(Data entries)
━━━━━━━━

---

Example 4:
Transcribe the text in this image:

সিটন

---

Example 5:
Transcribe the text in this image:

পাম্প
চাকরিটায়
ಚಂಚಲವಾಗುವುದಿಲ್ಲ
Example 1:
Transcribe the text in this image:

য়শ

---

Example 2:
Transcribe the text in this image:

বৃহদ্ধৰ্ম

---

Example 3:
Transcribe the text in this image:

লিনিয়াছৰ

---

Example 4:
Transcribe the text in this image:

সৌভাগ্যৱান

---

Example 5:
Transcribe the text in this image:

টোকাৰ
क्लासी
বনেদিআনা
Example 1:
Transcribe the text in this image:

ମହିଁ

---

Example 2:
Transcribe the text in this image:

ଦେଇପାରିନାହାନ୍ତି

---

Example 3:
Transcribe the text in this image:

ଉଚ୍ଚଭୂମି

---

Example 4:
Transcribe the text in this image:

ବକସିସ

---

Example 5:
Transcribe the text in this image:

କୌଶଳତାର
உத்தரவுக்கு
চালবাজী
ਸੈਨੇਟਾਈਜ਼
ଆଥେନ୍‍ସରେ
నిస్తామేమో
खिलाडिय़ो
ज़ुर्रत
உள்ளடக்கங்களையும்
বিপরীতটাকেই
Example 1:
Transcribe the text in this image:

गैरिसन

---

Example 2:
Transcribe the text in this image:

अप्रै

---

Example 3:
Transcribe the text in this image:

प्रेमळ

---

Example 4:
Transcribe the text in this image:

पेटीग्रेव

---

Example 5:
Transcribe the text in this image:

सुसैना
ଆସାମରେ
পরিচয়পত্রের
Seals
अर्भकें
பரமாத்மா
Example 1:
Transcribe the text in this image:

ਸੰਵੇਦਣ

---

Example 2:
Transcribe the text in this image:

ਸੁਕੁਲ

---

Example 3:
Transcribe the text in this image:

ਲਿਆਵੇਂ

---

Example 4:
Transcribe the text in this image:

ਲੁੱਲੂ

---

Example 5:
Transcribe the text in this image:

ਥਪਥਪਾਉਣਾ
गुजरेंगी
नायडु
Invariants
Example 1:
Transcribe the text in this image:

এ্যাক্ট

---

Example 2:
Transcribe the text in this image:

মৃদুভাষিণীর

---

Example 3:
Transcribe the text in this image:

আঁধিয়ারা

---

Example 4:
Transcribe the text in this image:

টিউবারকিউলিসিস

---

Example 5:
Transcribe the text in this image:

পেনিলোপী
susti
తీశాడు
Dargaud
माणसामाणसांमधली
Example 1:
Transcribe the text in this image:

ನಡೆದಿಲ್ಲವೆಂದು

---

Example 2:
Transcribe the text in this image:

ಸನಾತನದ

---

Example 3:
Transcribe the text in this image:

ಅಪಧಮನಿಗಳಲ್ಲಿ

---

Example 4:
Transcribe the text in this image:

━━━━━━━━

=== Task ===
Switch "Transcribe" to "Write out" everywhere in the items above, and give them again with nothing else changed.

=== Exercise result ===
---

Example 4:
Write out the text in this image:

সিটন

---

Example 5:
Write out the text in this image:

পাম্প
চাকরিটায়
ಚಂಚಲವಾಗುವುದಿಲ್ಲ
Example 1:
Write out the text in this image:

য়শ

---

Example 2:
Write out the text in this image:

বৃহদ্ধৰ্ম

---

Example 3:
Write out the text in this image:

লিনিয়াছৰ

---

Example 4:
Write out the text in this image:

সৌভাগ্যৱান

---

Example 5:
Write out the text in this image:

টোকাৰ
क्लासी
বনেদিআনা
Example 1:
Write out the text in this image:

ମହିଁ

---

Example 2:
Write out the text in this image:

ଦେଇପାରିନାହାନ୍ତି

---

Example 3:
Write out the text in this image:

ଉଚ୍ଚଭୂମି

---

Example 4:
Write out the text in this image:

ବକସିସ

---

Example 5:
Write out the text in this image:

କୌଶଳତାର
உத்தரவுக்கு
চালবাজী
ਸੈਨੇਟਾਈਜ਼
ଆଥେନ୍‍ସରେ
నిస్తామేమో
खिलाडिय़ो
ज़ुर्रत
உள்ளடக்கங்களையும்
বিপরীতটাকেই
Example 1:
Write out the text in this image:

गैरिसन

---

Example 2:
Write out the text in this image:

अप्रै

---

Example 3:
Write out the text in this image:

प्रेमळ

---

Example 4:
Write out the text in this image:

पेटीग्रेव

---

Example 5:
Write out the text in this image:

सुसैना
ଆସାମରେ
পরিচয়পত্রের
Seals
अर्भकें
பரமாத்மா
Example 1:
Write out the text in this image:

ਸੰਵੇਦਣ

---

Example 2:
Write out the text in this image:

ਸੁਕੁਲ

---

Example 3:
Write out the text in this image:

ਲਿਆਵੇਂ

---

Example 4:
Write out the text in this image:

ਲੁੱਲੂ

---

Example 5:
Write out the text in this image:

ਥਪਥਪਾਉਣਾ
गुजरेंगी
नायडु
Invariants
Example 1:
Write out the text in this image:

এ্যাক্ট

---

Example 2:
Write out the text in this image:

মৃদুভাষিণীর

---

Example 3:
Write out the text in this image:

আঁধিয়ারা

---

Example 4:
Write out the text in this image:

টিউবারকিউলিসিস

---

Example 5:
Write out the text in this image:

পেনিলোপী
susti
తీశాడు
Dargaud
माणसामाणसांमधली
Example 1:
Write out the text in this image:

ನಡೆದಿಲ್ಲವೆಂದು

---

Example 2:
Write out the text in this image:

ಸನಾತನದ

---

Example 3:
Write out the text in this image:

ಅಪಧಮನಿಗಳಲ್ಲಿ

---

Example 4:
Write out the text in this image:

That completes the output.